## TEXTO DEL DOCUMENTO
>>>>>

Cultivos

Peral

Descargar ficha

Familia: Rosácea                           Especie: Pyrus communis L.                           Orígen: Europa oriental y Asia occidental

Planta: Árbol piramidal, redondeado en su juventud pasando a tomar forma oval con el transcurso del tiempo, puede llegar a una altura de 20 m. y por témino medio vivie 65 años. Tronco alto, grueso, de corteza agrietada, de color gris, de la cual destacan placas lenticulaes. La ramas que surgén formando un ángulo agudo con el tronco son de corteza lisa, primero de color verde y luego de color gris-ciolácea, con numerosas lenticelas.

Sistema radicular: Árbol de raíz profunda, con el eje central muy desarrollado, por lo que tiene un buen anclaje y es resistente a la sequía.

Hojas: Ovales, finamente dentadas o enteras, coriáceas, glabras o rara vez tomentosas, algo lustrosas por el haz, con pecíolo de igual longitud que la lámina o más corte; al principio son algo pelosas pero terminan por hacerse lampiñas y tienen el margen serrado o casi entero.

Flores: Tienen largos cabillos y forman corimbos umbeliformes en la terminadión de las ramillas; son de buen tamaño, su ovario se desarrolla por debajo del cáliz y es de color blanco o blanco-rosado; el cáliz está formado por cinco sépalos lanceolados, estrechados en punta; los pétalos miden generalmente 12 - 15 mm. y son obovados y libres.

Fruto: En pomo, estrechado en la base, que puede ser redondeada o atenuada y prolongada en el pedúnculo. Sépalos marcescentres en ápice umbilicado. Con cinco celdillas, cada una con 1 - 2 semillas de cubierta exterior lisa. La piel del fruto es lisa, verde, que va tomamndo un color parduzco o amarillento al madurar. La pulpa es dura, ácida o astrignente en un principio, volviendose conforme madura blanda, con células esclerosas esparcidas.

<<<<<

## CONTENIDO DE LOS ÍTEMS
>>>>>

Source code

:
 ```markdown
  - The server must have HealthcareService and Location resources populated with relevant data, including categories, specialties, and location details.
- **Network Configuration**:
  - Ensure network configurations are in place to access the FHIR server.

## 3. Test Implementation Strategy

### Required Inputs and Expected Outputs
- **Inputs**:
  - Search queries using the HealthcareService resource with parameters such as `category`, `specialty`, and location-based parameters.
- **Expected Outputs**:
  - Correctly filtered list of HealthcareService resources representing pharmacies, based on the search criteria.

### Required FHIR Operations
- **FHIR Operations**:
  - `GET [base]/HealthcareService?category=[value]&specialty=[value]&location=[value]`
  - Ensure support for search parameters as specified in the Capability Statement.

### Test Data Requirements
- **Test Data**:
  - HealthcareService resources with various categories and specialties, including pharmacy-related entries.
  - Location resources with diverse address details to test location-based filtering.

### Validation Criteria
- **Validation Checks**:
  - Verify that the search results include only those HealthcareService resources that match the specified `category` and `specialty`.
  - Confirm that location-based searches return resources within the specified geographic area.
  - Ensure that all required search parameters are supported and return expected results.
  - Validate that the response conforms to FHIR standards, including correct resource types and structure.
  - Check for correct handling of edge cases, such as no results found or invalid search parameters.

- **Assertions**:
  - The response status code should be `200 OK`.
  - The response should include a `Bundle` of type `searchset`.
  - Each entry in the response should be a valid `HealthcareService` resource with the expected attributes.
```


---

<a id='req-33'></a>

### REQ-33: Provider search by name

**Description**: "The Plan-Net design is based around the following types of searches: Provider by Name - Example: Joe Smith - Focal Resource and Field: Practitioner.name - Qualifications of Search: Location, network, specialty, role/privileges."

<<<<<

## DETALLES DEL EJERCICIO
Escribe la continuación de la ficha sobre el peral, empezando justo después del párrafo dedicado al fruto.

## RESPUESTA
Su cultivo requiere climas templados y algo húmedos, siendo más resistente al frío que a la calor. Aunque el clima más adecuado se caracteriza por inviernos con suficiente frío invernal, pocas heladas tardías y primaveras y veranos soleados con temperaturas no muy elevadas.

Es un frutal exigente en suelo, solo prospera en tierras limosas y silíceo-arcillosas, sanas y permeables, requiere suelos homogénos y profundos, ni muy secos ni demasiado húmedos. Le perjudica la humedad estancada en el terreno, en suelos arenosos puede aguantar un exceso de humedad en invierno, a condición de poder evacuar este exceso con rapidez. Los suelos demasiado secos en verano no le permiten desarrollarse normalmente, formándose unas masa esclerosas en la pulpa del fruto.

La fertilidad debe ser media o incluso baja para evitar el exceso de vigor y la profundidad superior a los 50 cm. Empleando estiércol de composición media, se debe aplicar cada año 0,700 Kg./m2 y haciendo el abono cada tres años 2,100 Kg./m2. Conviene, sin embargo, alternar el estiércol con abonos químicos.